When I read the initial news on Saturday that the Daiichi reactor had broken down, my first reaction was something like this: "Three Mile Island, Chernobyl, Fukushima. This is the third major nuclear disaster of the modern era, and we'll remember it as such."

I'd like to urge my readers to wait before turning this into a judgment on nuclear power and its dangers, however. We're a long way from knowing what exactly happened at Fukushima, or what happened to the reactor's defenses. We won't really be able to know until the units have calmed down and are safe to examine, which won't happen anytime soon. Any legislative action can only be premature, although Fukushima will almost certainly result in fewer and smaller subsidies for the next generation of US nuclear plants.

While we're waiting, here's a quick glossary of some terms you might be reading in the news:

*Isn't Showing Off His Residual Term Paper Knowledge At All

-Spent fuel pool: When fuel rods are removed from a nuclear reactor, they're kept in a concrete-lined pool for around five years (in the US) to dissipate thermal and nuclear radiation that the rods are still giving off. These pools are usually on the grounds of the reactor that produced them.
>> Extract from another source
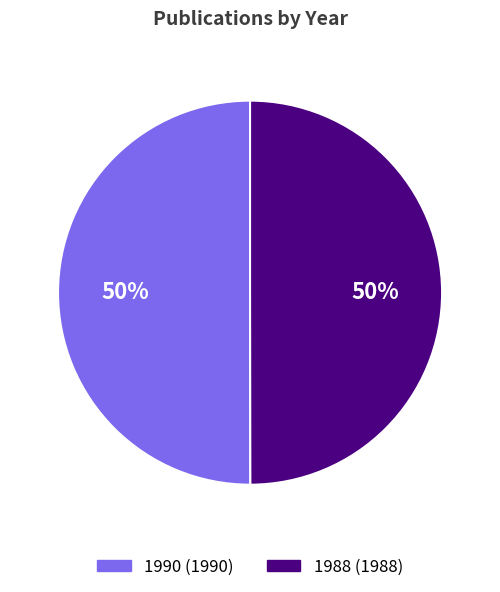

Combined, do 1988 and 1990 account for over 50%?

Yes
The Washington Post, among other outlets, has reported that at least one pool's water level dropped to the point where the rods were exposed.

-Boiling Water Reactor (BWR): All the Fukushima reactors use this design, which uses water both to cool the core and to moderate the nuclear reactions in the core by absorbing neutrons (or a 'moderator'). In a BWR, the water is allowed to boil in the core, creating steam which drives the turbines of the plant. It is one of two most common types of reactor, the other being a Pressurized Water Reactor (PWR).

-Core meltdown: When a nuclear plant loses its coolant and moderator, water, the core can overheat and melt down if the coolant isn't restored. That's what the Japanese authorities are attempting to do by pumping seawater mixed with boron into the reactors.

-Iodine-131: a radioactive isotope that was released at the Chernobyl meltdown, and was responsible for an estimated 4,000 cases of childhood thyroid cancers, all but two or three of which were cured. The most commonly accepted explanation is that the iodine passed through cows into milk, which was then given to schoolchildren. It has a half-life of around eight days. It can be blocked by taking potassium iodide pills; the body's thyroid gland absorbs iodine but has a limited capacity for doing so, and ingesting a harmless iodine isotope prevents the body from taking in the harmful iodine-131. There are reports that it has been detected around the Fukushima plant.

-Cesium-137: Another Chernobyl isotope, Cesium-137 has a half-life of around thirty years. It was also detected around Fukushima.

Another Caveat...

The most likely explanation that I've heard for the disaster is that the tsunami flooded the generator building in the Fukushima complex, cutting off power to the reactors, and that the emergency generator building failed as well for the same reason. U.S. reactors would still have safeguards if this happened to one of our reactors in the same situation.